Maret 2019, Ekspor Kepri Turun 2,34 Persen

TANJUNGPINANG,DISKOMINFO - Badan Pusat Statistik BPS Provinsi Kepri mencatat bahwa perkembangan nilai ekspor Provinsi Kepri pada bulan Maret 2019 mengalami penurunan 2,34 persen dibandingkan bulan sebelumnya.

Hal ini disampaikan Kepala Badan Pusat Statistik BPS Provinsi Kepri Zulkipli pada Realease Berita Statistik di Tanjungpinang,Senin (15/4).

"Pada Maret 2019 turun sebesar 2,34 persen dibandingkan ekspor Februari 2019 yaitu dari US$754,47 juta menjadi US$736,8 juta,"ungkap Zulkipli.

Dikatakan Zulkipli,untuk Ekspor migas Maret 2019 sebesar US$377,13 juta turun 4,66 persen dibanding Februari 2019 lalu.

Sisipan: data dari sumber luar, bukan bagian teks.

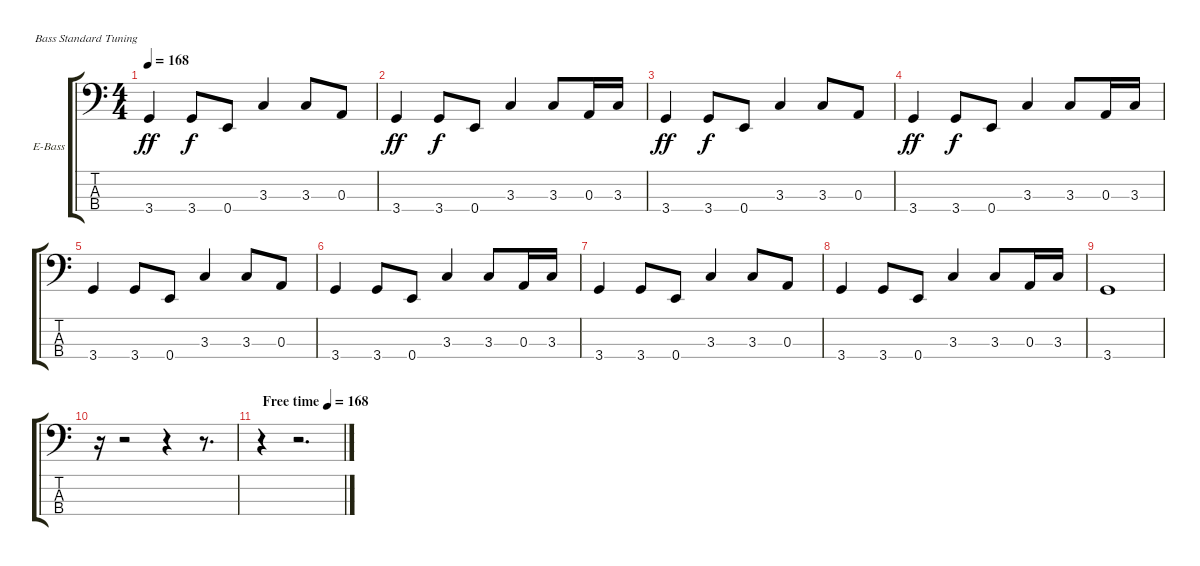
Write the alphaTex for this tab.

\bracketExtendMode groupsimilarinstruments
\firstSystemTrackNameOrientation horizontal
\otherSystemsTrackNameOrientation horizontal
\track ("Bass" "E-Bass") {instrument electricbasspick}
\staff {score tabs}
\tuning (G2 D2 A1 E1)
\ts (4 4)
\tempo 168
\clef f4
\scale
0.960908
\ks c
3.4.4{dy ff} 3.4.8{dy f} 0.4.8 3.3.4 3.3.8 0.3.8 |
\scale
1.07818 3.4.4{dy ff} 3.4.8{dy f} 0.4.8 3.3.4 3.3.8 0.3.16 3.3.16 |
\scale
0.960908 3.4.4{dy ff} 3.4.8{dy f} 0.4.8 3.3.4 3.3.8 0.3.8 |
\scale
0.960908 3.4.4{dy ff} 3.4.8{dy f} 0.4.8 3.3.4 3.3.8 0.3.16 3.3.16 |
\scale
1.07818 3.4.4 3.4.8 0.4.8 3.3.4 3.3.8 0.3.8 |
\scale
0.960908 3.4.4 3.4.8 0.4.8 3.3.4 3.3.8 0.3.16 3.3.16 |
\scale
0.960908 3.4.4 3.4.8 0.4.8 3.3.4 3.3.8 0.3.8 |
\scale
1.07818 3.4.4 3.4.8 0.4.8 3.3.4 3.3.8 0.3.16 3.3.16 |
\scale
0.960908 3.4.1 |
\scale
0.960908 r.16 r.2 r.4 r.8{d} |
\tempo (168 "Free time" 0.00625)
r.4 r.2{d}
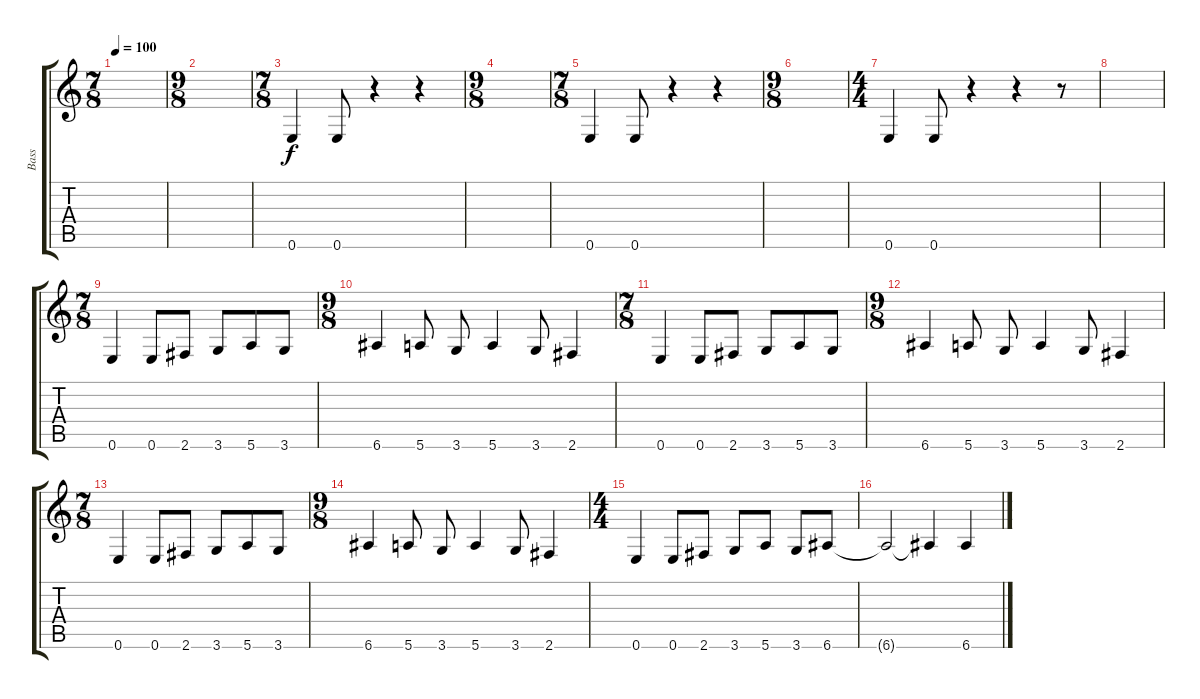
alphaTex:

\track ("Bass" "Bass") {instrument electricbasspick}
\staff {score tabs}
\tuning (E4 B3 G3 D3 A2 E2) {hide}
\ts (7 8)
\tempo 100
\clef g2
\ks c
|
\ts (9 8)
|
\ts (7 8)
0.6.4 0.6.8 r.4 r.4 |
\ts (9 8)
|
\ts (7 8)
0.6.4 0.6.8 r.4 r.4 |
\ts (9 8)
|
\ts (4 4)
0.6.4 0.6.8 r.4 r.4 r.8 |
|
\ts (7 8)
0.6.4 0.6.8 2.6.8 3.6.8 5.6.8 3.6.8 |
\ts (9 8)
6.6.4 5.6.8 3.6.8 5.6.4 3.6.8 2.6.4 |
\ts (7 8)
0.6.4 0.6.8 2.6.8 3.6.8 5.6.8 3.6.8 |
\ts (9 8)
6.6.4 5.6.8 3.6.8 5.6.4 3.6.8 2.6.4 |
\ts (7 8)
0.6.4 0.6.8 2.6.8 3.6.8 5.6.8 3.6.8 |
\ts (9 8)
6.6.4 5.6.8 3.6.8 5.6.4 3.6.8 2.6.4 |
\ts (4 4)
0.6.4 0.6.8 2.6.8 3.6.8 5.6.8 3.6.8 6.6.8 |
6.6{t}.2 6.6{t}.4 6.6{ss}.4
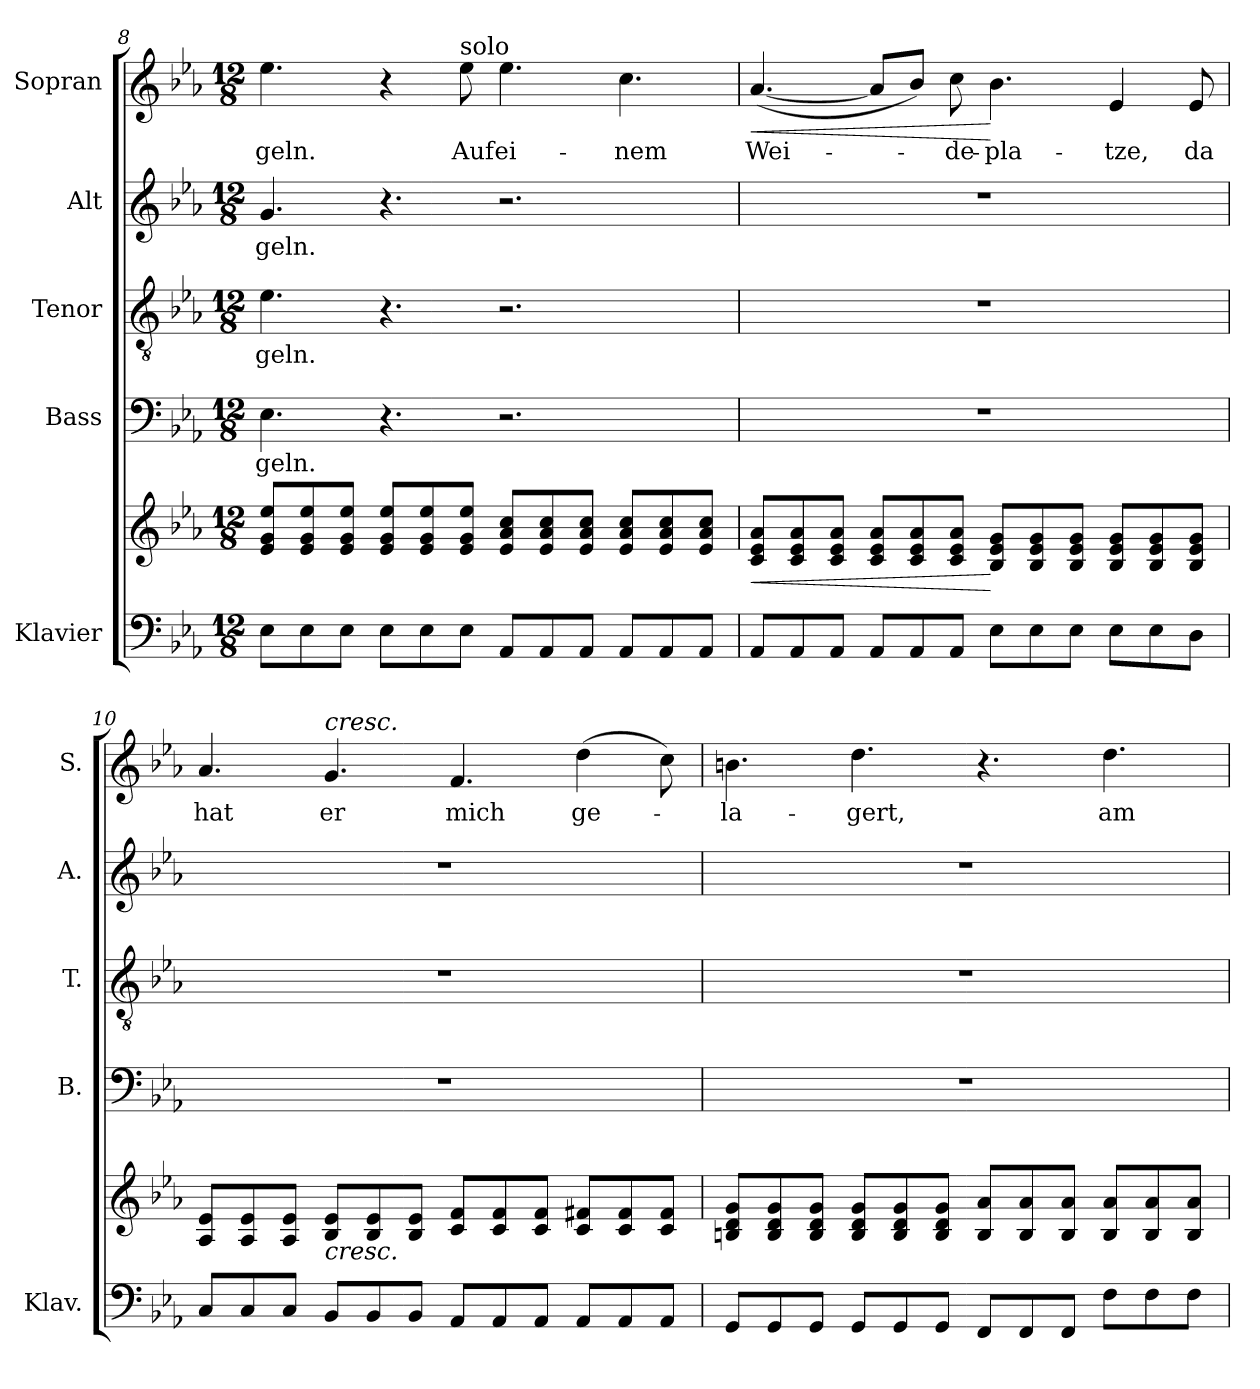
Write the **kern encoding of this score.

**kern	**kern	**dynam	**kern	**text	**kern	**text	**kern	**text	**kern	**text	**dynam
*part5	*part5	*part5	*part4	*part4	*part3	*part3	*part2	*part2	*part1	*part1	*part1
*staff6	*staff5	*staff5/6	*staff4	*staff4	*staff3	*staff3	*staff2	*staff2	*staff1	*staff1	*staff1
*I"Klavier	*	*	*I"Bass	*	*I"Tenor	*	*I"Alt	*	*I"Sopran	*	*
*I'Klav.	*	*	*I'B.	*	*I'T.	*	*I'A.	*	*I'S.	*	*
*clefF4	*clefG2	*	*clefF4	*	*clefGv2	*	*clefG2	*	*clefG2	*	*
*	*	*	*	*	*ITrd7c12	*	*	*	*	*	*
*k[b-e-a-]	*k[b-e-a-]	*	*k[b-e-a-]	*	*k[b-e-a-]	*	*k[b-e-a-]	*	*k[b-e-a-]	*	*
*E-:	*E-:	*	*E-:	*	*E-:	*	*E-:	*	*E-:	*	*
*M12/8	*M12/8	*	*M12/8	*	*M12/8	*	*M12/8	*	*M12/8	*	*
=8	=8	=8	=8	=8	=8	=8	=8	=8	=8	=8	=8
!	!	!	!	!LO:LY:b:color=#000000	!	!	!	!	!	!	!
!	!	!	!	!	!	!LO:LY:b:color=#000000	!	!	!	!	!
!	!	!	!	!	!	!	!	!LO:LY:b:color=#000000	!	!	!
!	!	!	!	!	!	!	!	!	!	!LO:LY:b:color=#000000	!
8E-i\L	8e-i/ 8gi 8ee-iL	.	4.E-i\	-geln.	4.E-i\	-geln.	4.gi/	-geln.	4.ee-i\	-geln.	.
8E-i\	8e-i/ 8gi 8ee-i	.	.	.	.	.	.	.	.	.	.
8E-i\J	8e-i/ 8gi 8ee-iJ	.	.	.	.	.	.	.	.	.	.
8E-i\L	8e-i/ 8gi 8ee-iL	.	4.r	.	4.r	.	4.r	.	4r	.	.
8E-i\	8e-i/ 8gi 8ee-i	.	.	.	.	.	.	.	.	.	.
!	!	!	!	!	!	!	!	!	!LO:TX:a:t=solo	!	!
!	!	!	!	!	!	!	!	!	!	!LO:LY:b:color=#000000	!
8E-i\J	8e-i/ 8gi 8ee-iJ	.	.	.	.	.	.	.	8ee-i\	Auf	.
!	!	!	!	!	!	!	!	!	!	!LO:LY:b:color=#000000	!
8AA-i/L	8e-i/ 8a-i 8cciL	.	2.r	.	2.r	.	2.r	.	4.ee-i\	ei-	.
8AA-i/	8e-i/ 8a-i 8cci	.	.	.	.	.	.	.	.	.	.
8AA-i/J	8e-i/ 8a-i 8cciJ	.	.	.	.	.	.	.	.	.	.
!	!	!	!	!	!	!	!	!	!	!LO:LY:b:color=#000000	!
8AA-i/L	8e-i/ 8a-i 8cciL	.	.	.	.	.	.	.	4.cci\	-nem	.
8AA-i/	8e-i/ 8a-i 8cci	.	.	.	.	.	.	.	.	.	.
8AA-i/J	8e-i/ 8a-i 8cciJ	.	.	.	.	.	.	.	.	.	.
=9	=9	=9	=9	=9	=9	=9	=9	=9	=9	=9	=9
!	!	!LO:HP:b	!LO:N:vis=1	!	!LO:N:vis=1	!	!LO:N:vis=1	!	!	!	!
!	!	!	!	!	!	!	!	!	!	!LO:LY:b:color=#000000	!LO:HP:b
8AA-i/L	8ci/ 8e-i 8a-iL	<	1.r	.	1.r	.	1.r	.	([4.a-i/	Wei-	<
8AA-i/	8ci/ 8e-i 8a-i	.	.	.	.	.	.	.	.	.	.
8AA-i/J	8ci/ 8e-i 8a-iJ	.	.	.	.	.	.	.	.	.	.
8AA-i/L	8ci/ 8e-i 8a-iL	.	.	.	.	.	.	.	8a-i/L]	.	.
8AA-i/	8ci/ 8e-i 8a-i	.	.	.	.	.	.	.	8b-i/J)	.	.
!	!	!	!	!	!	!	!	!	!	!LO:LY:b:color=#000000	!
8AA-i/J	8ci/ 8e-i 8a-iJ	.	.	.	.	.	.	.	8cci\	-de-	.
!	!	!	!	!	!	!	!	!	!	!LO:LY:b:color=#000000	!
8E-i\L	8B-i/ 8e-i 8giL	[	.	.	.	.	.	.	4.b-i\	-pla-	[
8E-i\	8B-i/ 8e-i 8gi	.	.	.	.	.	.	.	.	.	.
8E-i\J	8B-i/ 8e-i 8giJ	.	.	.	.	.	.	.	.	.	.
!	!	!	!	!	!	!	!	!	!	!LO:LY:b:color=#000000	!
8E-i\L	8B-i/ 8e-i 8giL	.	.	.	.	.	.	.	4e-i/	-tze,	.
8E-i\	8B-i/ 8e-i 8gi	.	.	.	.	.	.	.	.	.	.
!	!	!	!	!	!	!	!	!	!	!LO:LY:b:color=#000000	!
8Di\J	8B-i/ 8e-i 8giJ	.	.	.	.	.	.	.	8e-i/	da	.
!!LO:LB:g=z
=10	=10	=10	=10	=10	=10	=10	=10	=10	=10	=10	=10
!	!	!	!LO:N:vis=1	!	!LO:N:vis=1	!	!LO:N:vis=1	!	!	!	!
!	!	!	!	!	!	!	!	!	!	!LO:LY:b:color=#000000	!
8Ci/L	8A-i/ 8e-iL	.	1.r	.	1.r	.	1.r	.	4.a-i/	hat	.
8Ci/	8A-i/ 8e-i	.	.	.	.	.	.	.	.	.	.
8Ci/J	8A-i/ 8e-iJ	.	.	.	.	.	.	.	.	.	.
!	!	!	!	!	!	!	!	!	!LO:TX:a:i:t=cresc.	!	!
!	!LO:TX:b:i:t=cresc.	!	!	!	!	!	!	!	!	!	!
!	!	!	!	!	!	!	!	!	!	!LO:LY:b:color=#000000	!
8BB-i/L	8B-i/ 8e-iL	.	.	.	.	.	.	.	4.gi/	er	.
8BB-i/	8B-i/ 8e-i	.	.	.	.	.	.	.	.	.	.
8BB-i/J	8B-i/ 8e-iJ	.	.	.	.	.	.	.	.	.	.
!	!	!	!	!	!	!	!	!	!	!LO:LY:b:color=#000000	!
8AA-i/L	8ci/ 8fiL	.	.	.	.	.	.	.	4.fi/	mich	.
8AA-i/	8ci/ 8fi	.	.	.	.	.	.	.	.	.	.
8AA-i/J	8ci/ 8fiJ	.	.	.	.	.	.	.	.	.	.
!	!	!	!	!	!	!	!	!	!	!LO:LY:b:color=#000000	!
8AA-i/L	8ci/ 8f#XiL	.	.	.	.	.	.	.	(4ddi\	ge-	.
8AA-i/	8ci/ 8f#i	.	.	.	.	.	.	.	.	.	.
8AA-i/J	8ci/ 8f#iJ	.	.	.	.	.	.	.	8cci\)	.	.
=11	=11	=11	=11	=11	=11	=11	=11	=11	=11	=11	=11
!	!	!	!LO:N:vis=1	!	!LO:N:vis=1	!	!LO:N:vis=1	!	!	!	!
!	!	!	!	!	!	!	!	!	!	!LO:LY:b:color=#000000	!
8GGi/L	8Bni/ 8di 8giL	.	1.r	.	1.r	.	1.r	.	4.bni\	-la-	.
8GGi/	8Bi/ 8di 8gi	.	.	.	.	.	.	.	.	.	.
8GGi/J	8Bi/ 8di 8giJ	.	.	.	.	.	.	.	.	.	.
!	!	!	!	!	!	!	!	!	!	!LO:LY:b:color=#000000	!
8GGi/L	8Bi/ 8di 8giL	.	.	.	.	.	.	.	4.ddi\	-gert,	.
8GGi/	8Bi/ 8di 8gi	.	.	.	.	.	.	.	.	.	.
8GGi/J	8Bi/ 8di 8giJ	.	.	.	.	.	.	.	.	.	.
8FFi/L	8Bi/ 8a-iL	.	.	.	.	.	.	.	4.r	.	.
8FFi/	8Bi/ 8a-i	.	.	.	.	.	.	.	.	.	.
8FFi/J	8Bi/ 8a-iJ	.	.	.	.	.	.	.	.	.	.
!	!	!	!	!	!	!	!	!	!	!LO:LY:b:color=#000000	!
8Fi\L	8Bi/ 8a-iL	.	.	.	.	.	.	.	4.ddi\	am	.
8Fi\	8Bi/ 8a-i	.	.	.	.	.	.	.	.	.	.
8Fi\J	8Bi/ 8a-iJ	.	.	.	.	.	.	.	.	.	.
=	=	=	=	=	=	=	=	=	=	=	=
*-	*-	*-	*-	*-	*-	*-	*-	*-	*-	*-	*-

"Sedangkan untuk ekspor nonmigas Maret 2019 mencapaiUS$359,71 juta atau naik 0,22 persen dibanding Februari 2019.," Ujar Zulkipli.

Zulkipli menerangkan  untuk ekspor non migas HS 2 digit didominasi golongan barang mesin atau peralatan listrik sebesar US$ 97,06 juta . Atau secara kumulatif ekspor dari Januari hingga Maret 2019  mencapai US$305,73 juta dengan peranan 24,62 persen.

"Untuk Ekspor ke Singapura pada bulan Maret 2019 mencapai Us$451,82 juta atau berkontribusi sebesar 62,03 persen," tegas Zulkipli 

Sementara untuk nilai ekspor terbesar Kepri, Zulkipli menambahkan masuk melalui pelabuhan Tarempa sebesar US$781,19 juta
diikuti Pelabuhan Batu  Ampar  US$494,61  juta; Pelabuhan  Belakang  Padang US$ 455,22 juta;Pelabuhan Sekupang US$304,46 juta; dan PelabuhanTanjung Balai Karimun US$215,14 juta. 

"Dengan kontribusi kelima pelabuhan sebesar 89,66 persen," ungkap Zulkipli kembali.